As mentioned last week, we feel federal cannabis legislation is unlikely to come this year with a more realistic timeframe for legislation being next Summer or Fall when Democrats have a better sense of where they will stand coming out of the mid-term elections. An optimistic outlook will likely lead to more…
wide-sweeping legislation while a pessimistic view will prompt a push for moderate gains like a stand-alone SAFE Act. As such, the opening of US cannabis stocks to greater institutional investment that is expected to come with legislation and boost valuations across cannabis has to wait. Despite the lack of looming catalyst, we remain bullish even in the short term on cannabis stocks on positive market fundamentals (including populous state markets coming online for rec in ’22 and company execution). In particular, we favor underappreciated operators which have a chance build out sustained leadership positions within core markets. We are confident that execution by these companies will translate to outperforming stock returns and valuation upside even if the broader market stays flat or continues on a downward trend in the short term.
Additionally, consolidation will drive returns in the coming months. As we have previously stated, we believe all but the largest cannabis companies are in play for takeout in the near term and predict that outperforming stocks will include those that make the biggest splash as acquirers and companies that are acquired.
With this note, we highlight our top picks amongst the biggest MSOs and smaller operators that are best positioned for outperforming stock returns through execution on growth initiatives and takeout. We also identify five unfollowed names in the space that can offer outsized returns on greater awareness and continued execution.

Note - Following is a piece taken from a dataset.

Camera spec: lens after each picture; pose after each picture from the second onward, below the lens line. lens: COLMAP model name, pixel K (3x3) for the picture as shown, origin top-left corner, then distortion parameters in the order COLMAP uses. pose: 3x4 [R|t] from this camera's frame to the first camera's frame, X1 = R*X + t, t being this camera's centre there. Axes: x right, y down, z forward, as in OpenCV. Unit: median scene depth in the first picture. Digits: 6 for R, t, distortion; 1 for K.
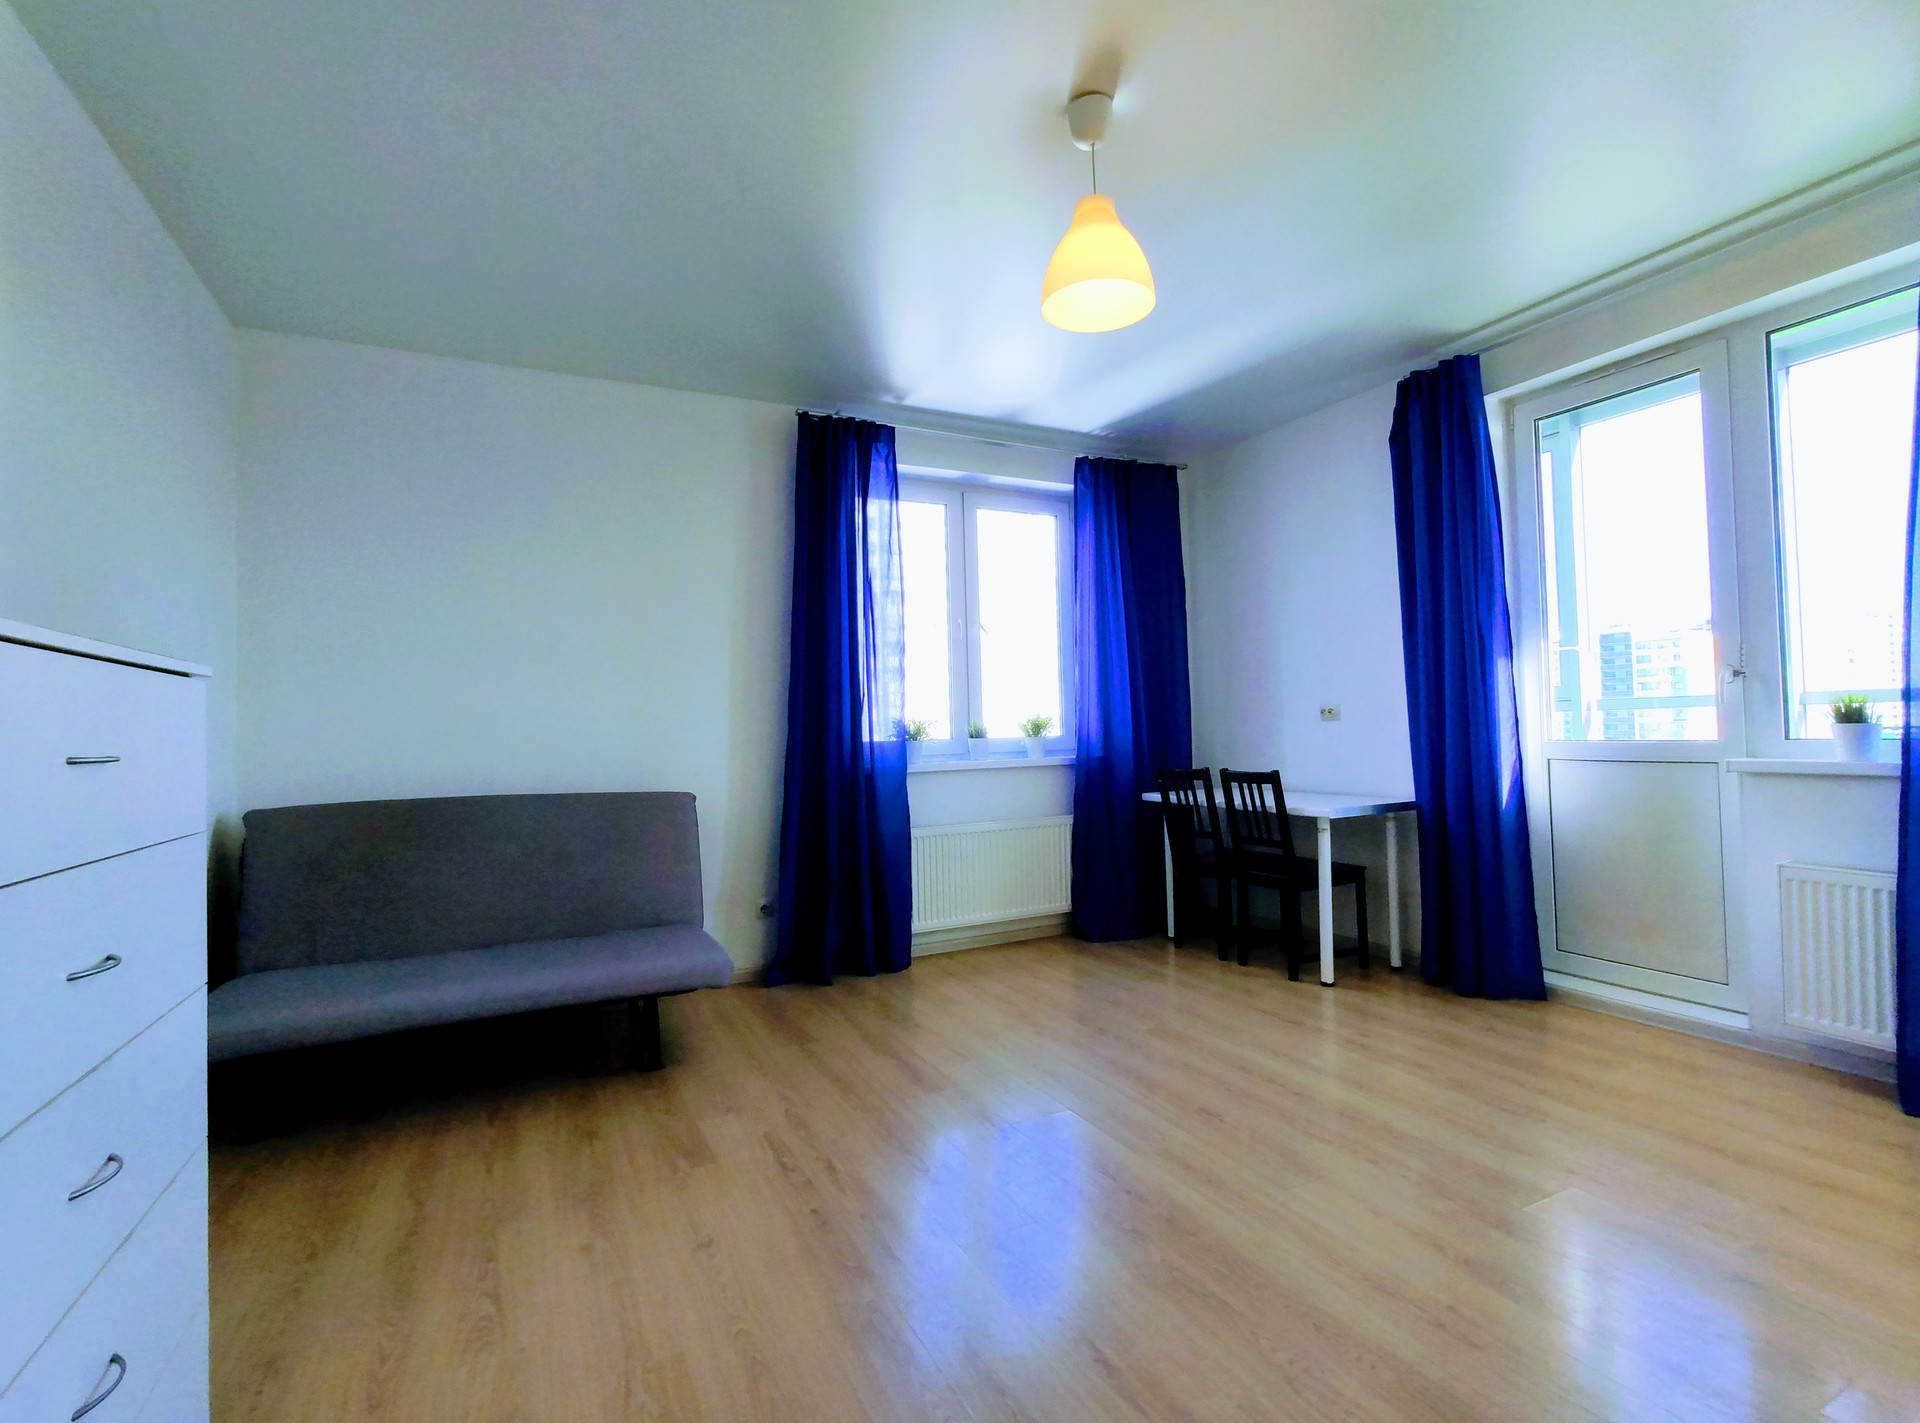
lens RADIAL K [[924.3, 0, 954.8], [0, 924.3, 706.8], [0, 0, 1]] dist [0.027774, -0.000199]
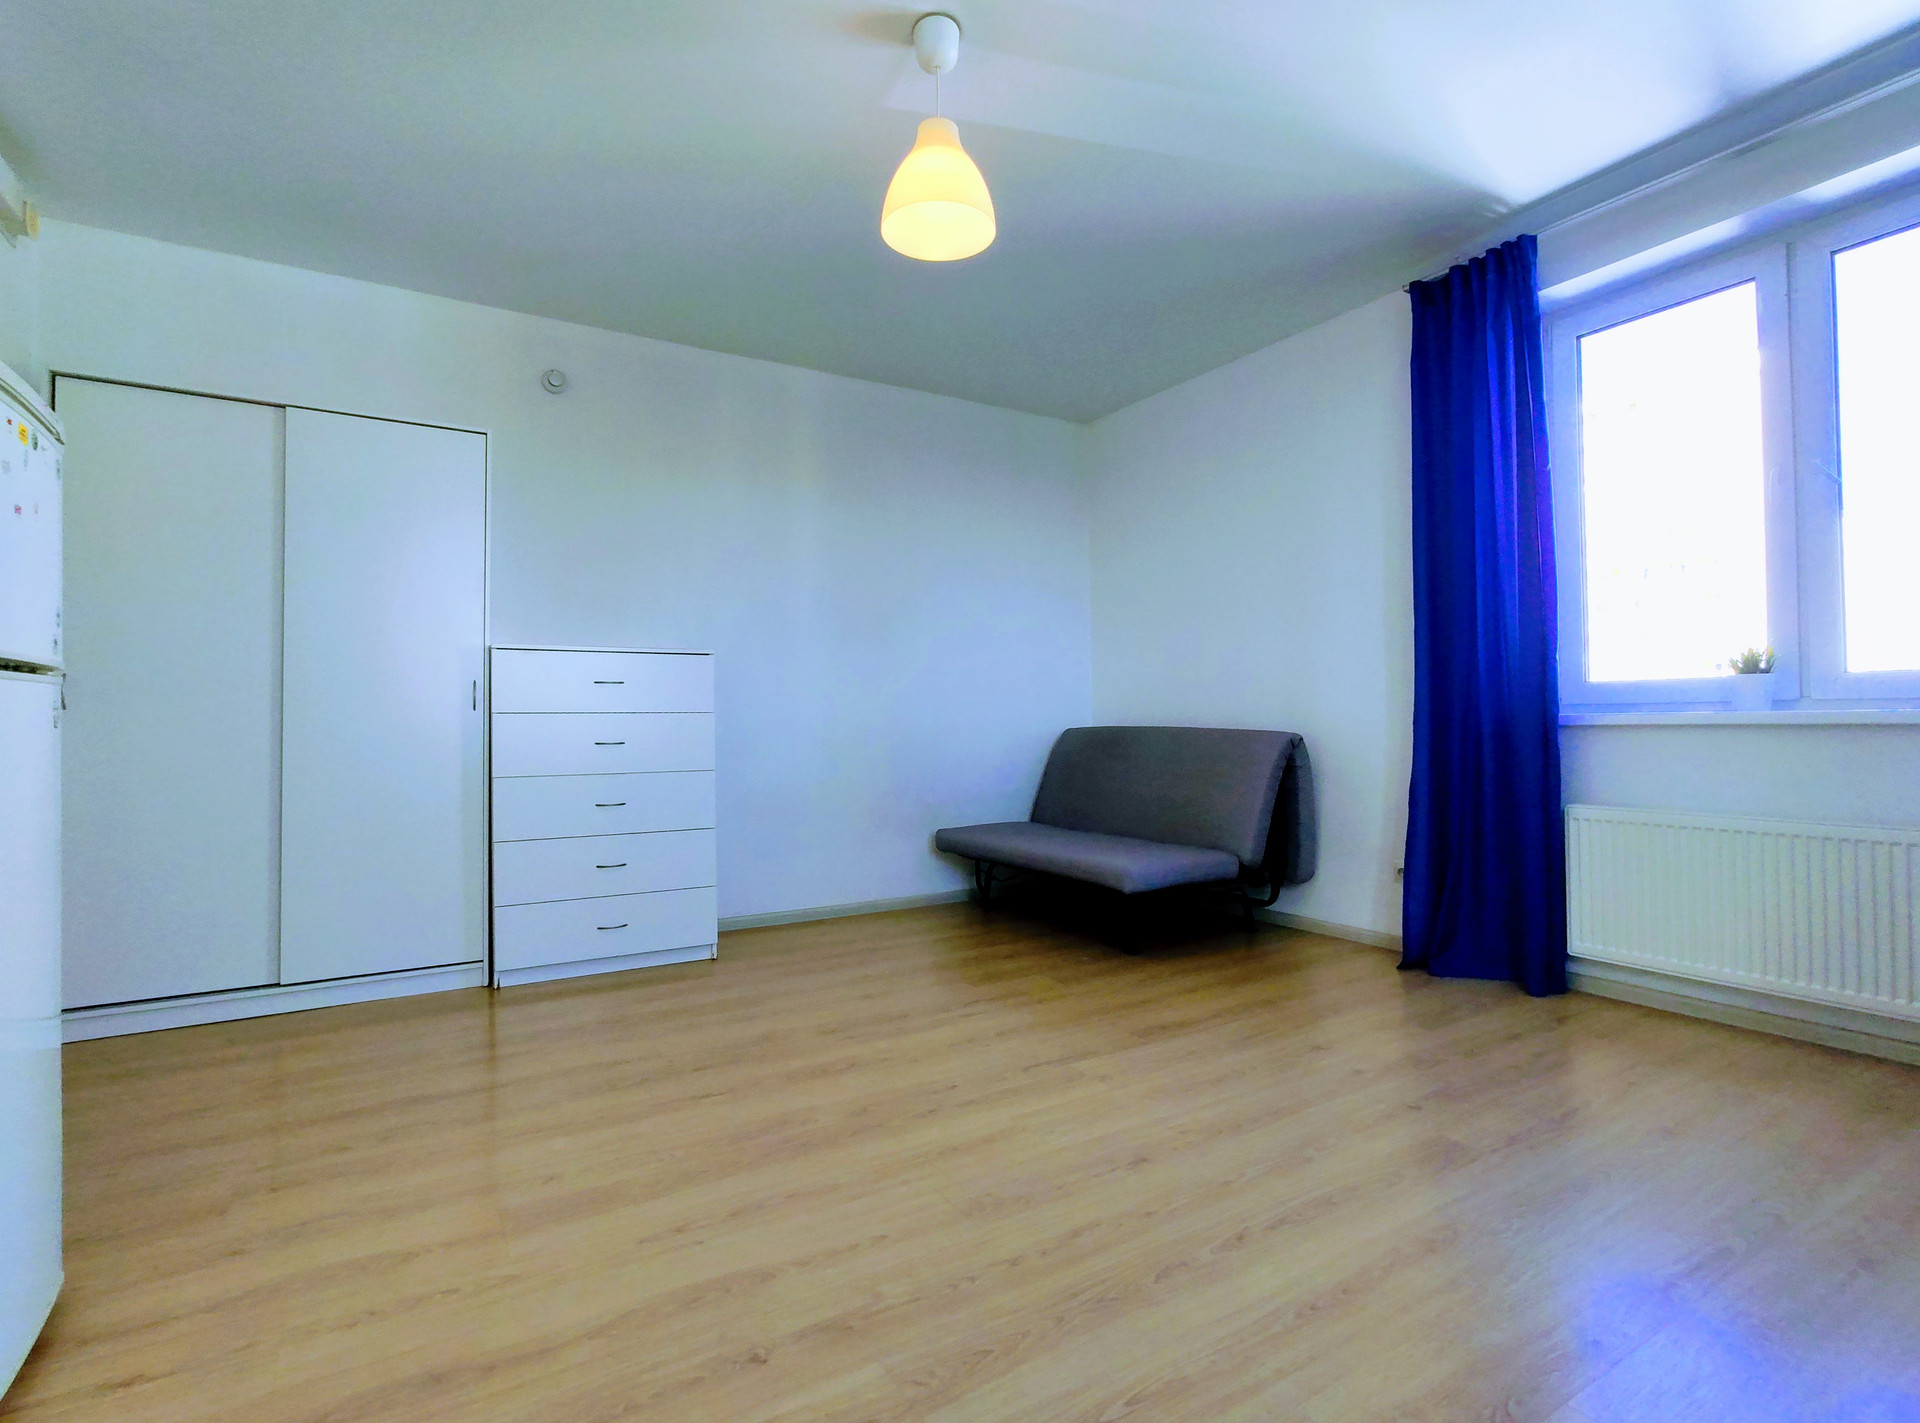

Valuation multiples reflect a premium for the largest MSOs by market cap and the companies with the broadest exposure by geographic footprint. We believe the premium is misguided as it comes at the expense of projected revenue growth and margin expansion and in some cases meaningful competitive advantages within specific markets. Bigger is not necessarily better particularly in the short term.
With this in mind, our top MSO picks for the remainder of this year and early 2022 are Ascend, AYR, Jushi and Terrascend. Of the twelve largest MSOs, these four have the highest projected revenue growth for next year and are four of the top five MSOs in terms of ’21-’22 EBITDA margin expansion. For each, the outperforming growth in ’22 comes despite the fact that some key assets will not ramp until at least 2023. For Terrascend projections also do not include contributions from the outstanding GAGE acquisition. We forecast GAGE revenues to be $310M next year and adjusted EBITDA to be more than $100M. Despite anticipated outperformance, the four trade at discounted valuations relative to other large MSOs (average of 8.4x vs. 12.1x).
Beyond projected growth and margin expansion, we favor these companies because each has to-date taken a more conservative approach to state expansion focusing on execution within core markets and the build out of defensible long-term leadership positions in specific states. The same cannot be said for some other top MSOs and ultimately, we believe the conservative approach will translate to outperforming results as markets ramp following recent legislation. Additionally, we believe each is positioned to make large-scale acquisitions in the near term which will meaningfully contribute to results and catalyze investors. As we have previously stated, we believe large-scale transactions and particularly public to public consolidation will become more common in the near-term. Ascend, AYR, Jushi and Terrascend have all been successful in making large scale acquisitions that will contribute to near term results and we believe each is well-positioned to do so again in the coming months.
Of the four, we believe AYR and Terrascend are likely to make the biggest investments beyond existing markets in the near term. Ascend and Jushi are more likely to focus to invest in existing markets.
AYR has been on an expansion run for the last year but is still likely to seek out New York exposure and additional East Coast and Midwest assets. Additionally, entering a market like California or Colorado in the near term to complement its Arizona and Nevada exposure could be viewed favorably as a more mature market like these coupled with existing assets would give AYR one of the biggest TAMs in the space. Regarding potential California M&A, the overlapping relationships between AYR and Glasshouse could make for a logical M&A partnership.